Victory Lap is very much a hard rockin’ affair, with a sprinkling of emo experimentation and even a touch of that bounce that first made me stop and say “Who is THIS?”.
The title track is our opener. With a metally riff, some seriously heavy drumming, Propagandhi set the scene. Yep, they still know how to rawk. They’re tilling the same land as before. A land of heavy and light, pounding and melodic, screamed and sung. If there’s a band that deserves the word “juxtaposition” in a review it must be Propagandhi. A hardcore intensity and tempo that unfortunately can attract tough guy antics, but a clear message that those jerks aren’t welcome (“We came here to rock. Single moms to the front. Deadbeat dads to the rear. That’s how we do it here.” as they put it in “Tartuffle” later in the album). Heavy riffs that snap into melodic picking. Vocals that range from tuneful singing to hardcore shouting. A disdain for rock’n’roll theatrics but some serious guitar solos that many a denim cut-off clad rocker would happily play air guitar to.
While this album is a continuation of their ongoing musical trajectory “Letters to a Young Anus” feels like a nod to the early years, with the chuggy guitars and bounce that set “How to Clean Everything” apart from so many of their peers. “Lower Order” and “Failed Imagineer” (with an intro sounding like it could have been lifted from GBH’s “Knife Edge”) also draw on that early sound.

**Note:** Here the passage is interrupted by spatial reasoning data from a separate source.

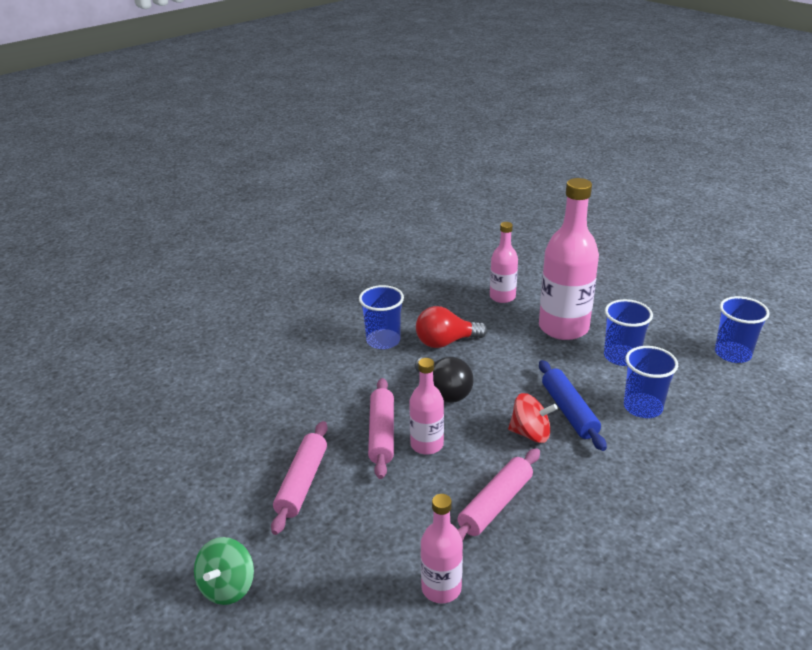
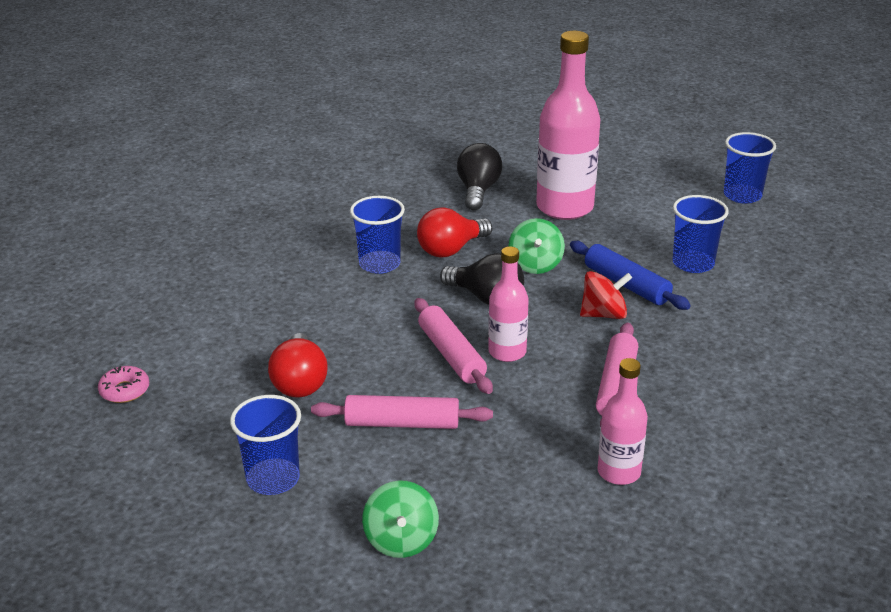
camera: 25 degrees left, 0 degrees up
pink rolling pin [271,421,328,535] -> pink rolling pin turned 75 degrees counterclockwise [311,395,493,429]
pink bottle [490,222,518,303] -> black light bulb [457,143,502,210]
blue cup [604,299,653,366] -> blue cup moved to [230,395,301,495]
none -> pink donut [98,366,149,403]
none -> red light bulb [268,333,328,398]
none -> green spinning top [509,218,565,274]

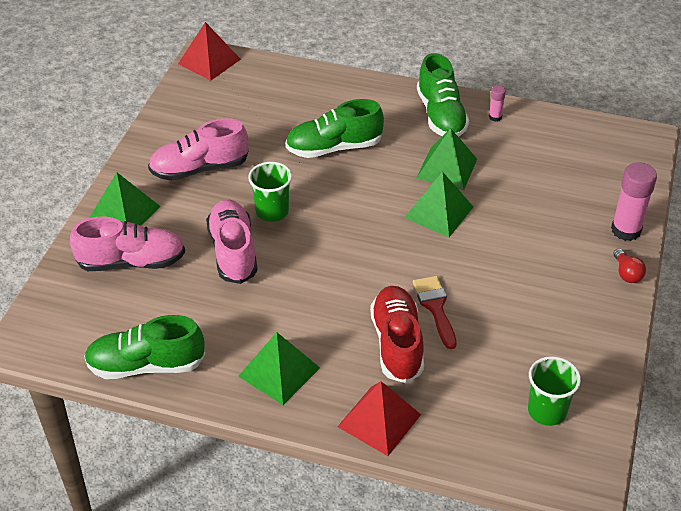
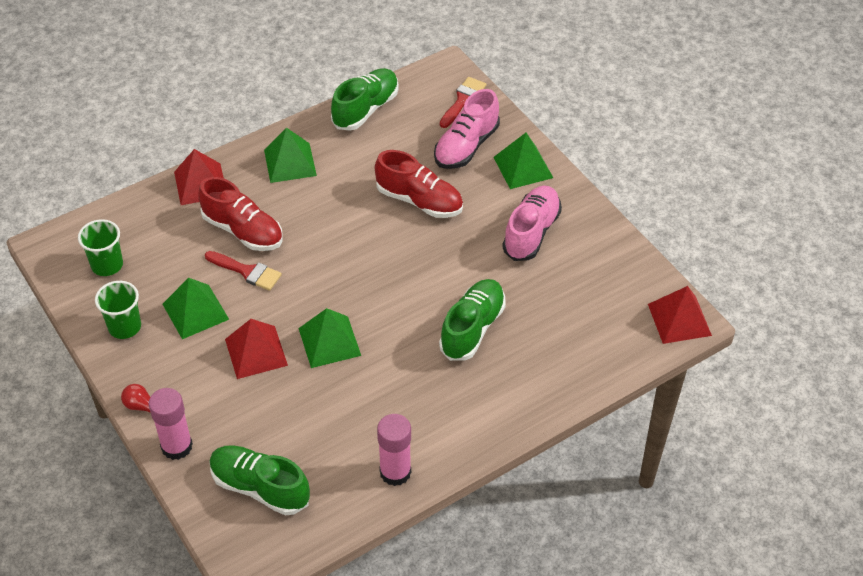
camera: 130 degrees right, 5 degrees up
pink shoe [206,199,258,284] -> red shoe [375,150,463,218]
green cup [248,162,292,222] -> green cup moved to [95,281,141,339]
green pyramid [416,128,477,190] -> green pyramid moved to [163,278,229,339]
green shoe [417,53,469,137] -> green shoe moved to [210,445,310,515]
pink glue stick [489,85,506,122] -> pink glue stick [377,414,411,486], size x2.01
none -> red pyramid [225,319,288,379]
none -> red brush [440,77,486,128]

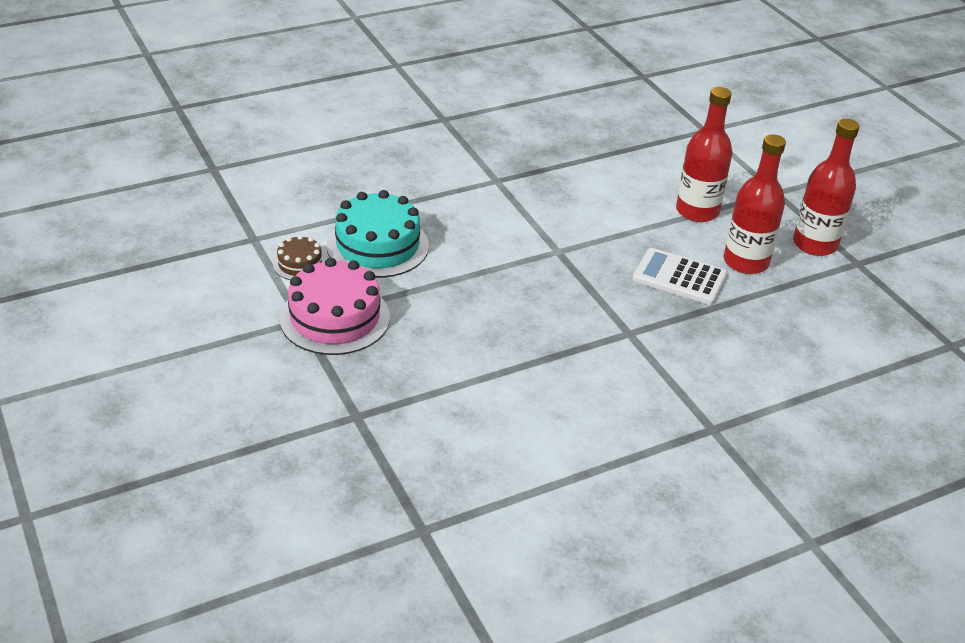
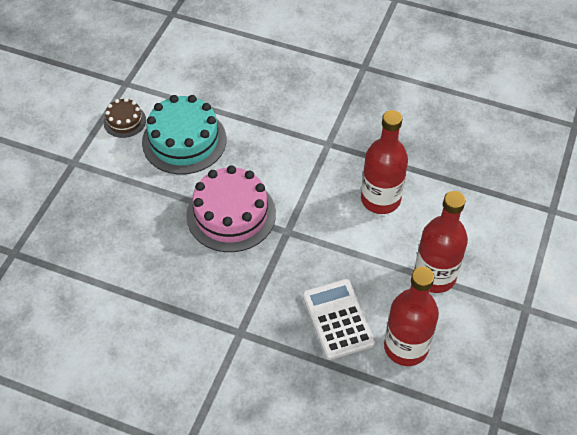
camera: 50 degrees right, 15 degrees up
pink cake [279,257,390,355] -> pink cake moved to [186,165,276,252]
red bottle [793,119,860,256] -> red bottle moved to [361,110,408,214]

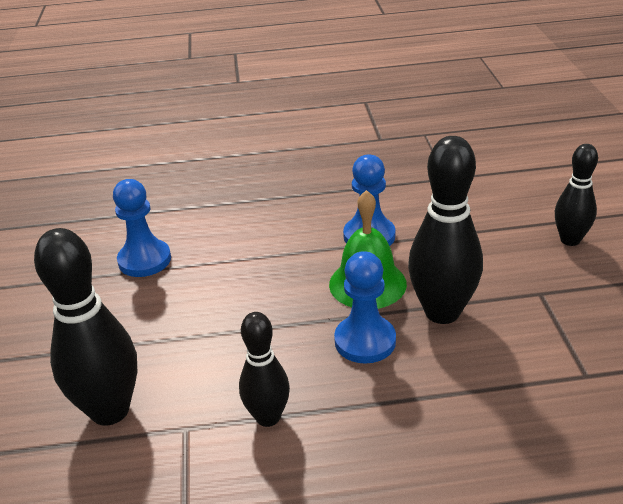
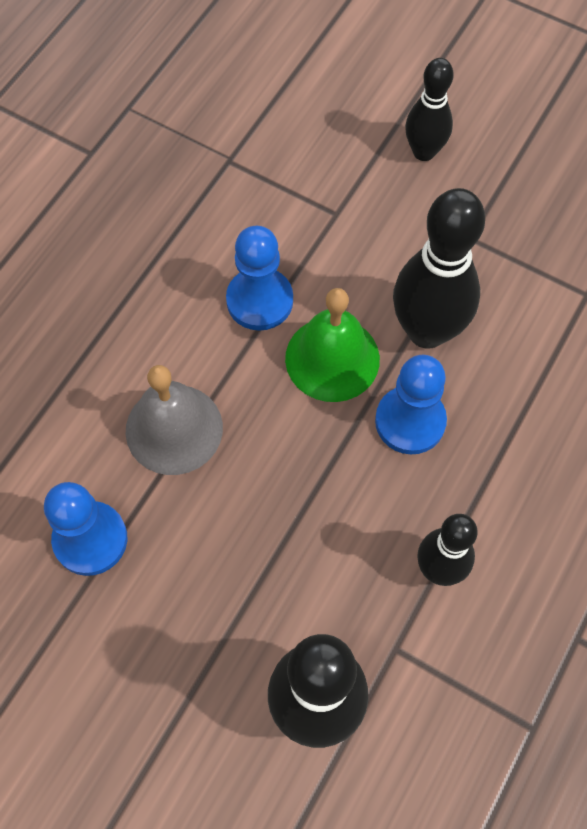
camera: 55 degrees left, 30 degrees up
none -> grey bell [126,365,223,475]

The band’s musicianship is, as always, beyond reproach and was recently supplemented by the arrival of Sulynn Hago to replace David Guillas on guitar. Allegedly they were sent 400 audition tapes, and she came top of the pile. On songs such as “Cop Just Out Of Frame” the dexterity on the fretboard could easily match any of the “guitar greats”. The frantic drumming is also stand out stuff, so loud, so fast, hit so hard that it acts as an extra voice where aggression is required.
My only complaint is that the vocals are at times almost buried by the production which captures every cymbal and every note. Which for a band with so much to say, would be a great shame. I guess it just means we have to pay more attention.
Overall it’s a good album. At times this band can be almost formulaic. Start with a heavy intro, quiet noodley guitar bridge, fast/shouty or melancholy/tuneful main song, stick in some vocal harmonies, end on a quirky time signature or guitar strewn rock out. But then that’s Propagandhi for ya. Who else should they sound like but themselves!? If you like Propagandhi, you know what to expect – more of what came before, but I would suggest better than the last 2 LPs. What more can I say?